[Extracted data entries]
========================================================================
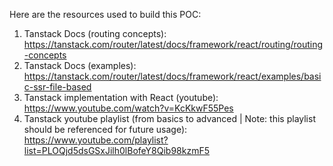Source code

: Here are the resources used to build this POC:

1. Tanstack Docs (routing concepts): https://tanstack.com/router/latest/docs/framework/react/routing/routing-concepts
2. Tanstack Docs (examples): https://tanstack.com/router/latest/docs/framework/react/examples/basic-ssr-file-based
3. Tanstack implementation with React (youtube): https://www.youtube.com/watch?v=KcKkwF55Pes
4. Tanstack youtube playlist (from basics to advanced | Note: this playlist should be referenced for future usage): https://www.youtube.com/playlist?list=PLOQjd5dsGSxJilh0lBofeY8Qib98kzmF5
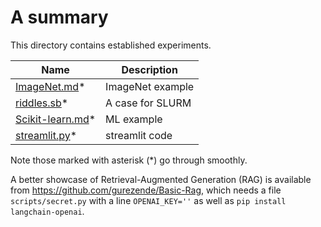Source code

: # A summary

This directory contains established experiments.

Name | Description
-----|------------------------------------------
[ImageNet.md](ImageNet.md)* | ImageNet example
[riddles.sb](riddles.sb)* | A case for SLURM
[Scikit-learn.md](Scikit-learn.md)* | ML example
[streamlit.py](streamlit.py)* | streamlit code

Note those marked with asterisk (*) go through smoothly.

A better showcase of Retrieval-Augmented Generation (RAG) is available from <https://github.com/gurezende/Basic-Rag>, which needs a 
file `scripts/secret.py` with a line `OPENAI_KEY=''` as well as `pip install langchain-openai`.

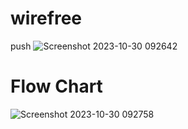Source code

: #  wirefree
push
![Screenshot 2023-10-30 092642](https://github.com/PriyankaSagam/Minnu/assets/146128860/cd51fc41-66ad-4905-97fa-1e59e277804d)

# Flow Chart
![Screenshot 2023-10-30 092758](https://github.com/PriyankaSagam/Minnu/assets/146128860/bb0f0bc3-e755-404c-afc6-91261df0ecd1)
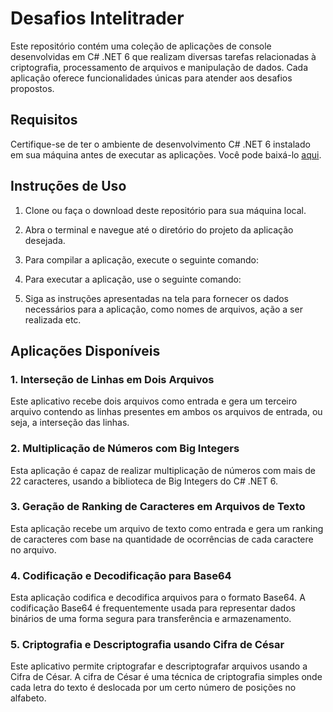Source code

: # Desafios Intelitrader

Este repositório contém uma coleção de aplicações de console desenvolvidas em C# .NET 6 que realizam diversas tarefas relacionadas à criptografia, processamento de arquivos e manipulação de dados. Cada aplicação oferece funcionalidades únicas para atender aos desafios propostos.

## Requisitos

Certifique-se de ter o ambiente de desenvolvimento C# .NET 6 instalado em sua máquina antes de executar as aplicações. Você pode baixá-lo [aqui](https://dotnet.microsoft.com/download/dotnet/6.0).

## Instruções de Uso

1. Clone ou faça o download deste repositório para sua máquina local.

2. Abra o terminal e navegue até o diretório do projeto da aplicação desejada.

3. Para compilar a aplicação, execute o seguinte comando:

4. Para executar a aplicação, use o seguinte comando:

5. Siga as instruções apresentadas na tela para fornecer os dados necessários para a aplicação, como nomes de arquivos, ação a ser realizada etc.

## Aplicações Disponíveis

### 1. Interseção de Linhas em Dois Arquivos

Este aplicativo recebe dois arquivos como entrada e gera um terceiro arquivo contendo as linhas presentes em ambos os arquivos de entrada, ou seja, a interseção das linhas.

### 2. Multiplicação de Números com Big Integers

Esta aplicação é capaz de realizar multiplicação de números com mais de 22 caracteres, usando a biblioteca de Big Integers do C# .NET 6.

### 3. Geração de Ranking de Caracteres em Arquivos de Texto

Esta aplicação recebe um arquivo de texto como entrada e gera um ranking de caracteres com base na quantidade de ocorrências de cada caractere no arquivo.

### 4. Codificação e Decodificação para Base64

Esta aplicação codifica e decodifica arquivos para o formato Base64. A codificação Base64 é frequentemente usada para representar dados binários de uma forma segura para transferência e armazenamento.

### 5. Criptografia e Descriptografia usando Cifra de César

Este aplicativo permite criptografar e descriptografar arquivos usando a Cifra de César. A cifra de César é uma técnica de criptografia simples onde cada letra do texto é deslocada por um certo número de posições no alfabeto.
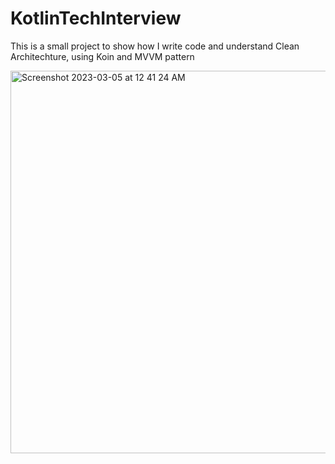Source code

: # KotlinTechInterview

This is a small project to show how I write code and understand Clean Architechture, using Koin and MVVM pattern


<img width="612" alt="Screenshot 2023-03-05 at 12 41 24 AM" src="https://user-images.githubusercontent.com/25818977/222950620-dab40fa4-6788-4d21-9485-cb2ad95b4385.png">
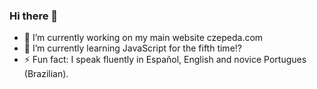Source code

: ### Hi there 👋

<!--
**cazepeda/cazepeda** is a ✨ _special_ ✨ repository because its `README.md` (this file) appears on your GitHub profile.

Here are some ideas to get you started:

- 🔭 I’m currently working on ...
- 🌱 I’m currently learning ...
- 👯 I’m looking to collaborate on ...
- 🤔 I’m looking for help with ...
- 💬 Ask me about ...
- 📫 How to reach me: ...
- 😄 Pronouns: ...
- ⚡ Fun fact: ...
-->

- 🔭 I’m currently working on my main website czepeda.com
- 🌱 I’m currently learning JavaScript for the fifth time!?
- ⚡ Fun fact: I speak fluently in Español, English and novice Portugues (Brazilian).
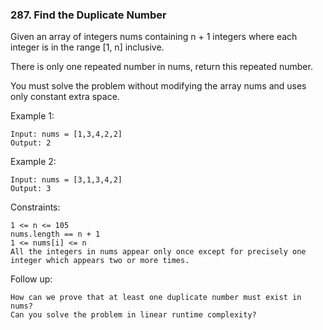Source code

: ### 287. Find the Duplicate Number

Given an array of integers nums containing n + 1 integers where each integer is in the range [1, n] inclusive.

There is only one repeated number in nums, return this repeated number.

You must solve the problem without modifying the array nums and uses only constant extra space.

Example 1:

    Input: nums = [1,3,4,2,2]
    Output: 2

Example 2:

    Input: nums = [3,1,3,4,2]
    Output: 3

Constraints:

    1 <= n <= 105
    nums.length == n + 1
    1 <= nums[i] <= n
    All the integers in nums appear only once except for precisely one integer which appears two or more times.

Follow up:

    How can we prove that at least one duplicate number must exist in nums?
    Can you solve the problem in linear runtime complexity?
========================================================================
__PROBLEM STATEMENT__. Return each line among the entries that holds the word "framework".

__EXERCISE RESULT__.
1. Tanstack Docs (routing concepts): https://tanstack.com/router/latest/docs/framework/react/routing/routing-concepts
2. Tanstack Docs (examples): https://tanstack.com/router/latest/docs/framework/react/examples/basic-ssr-file-based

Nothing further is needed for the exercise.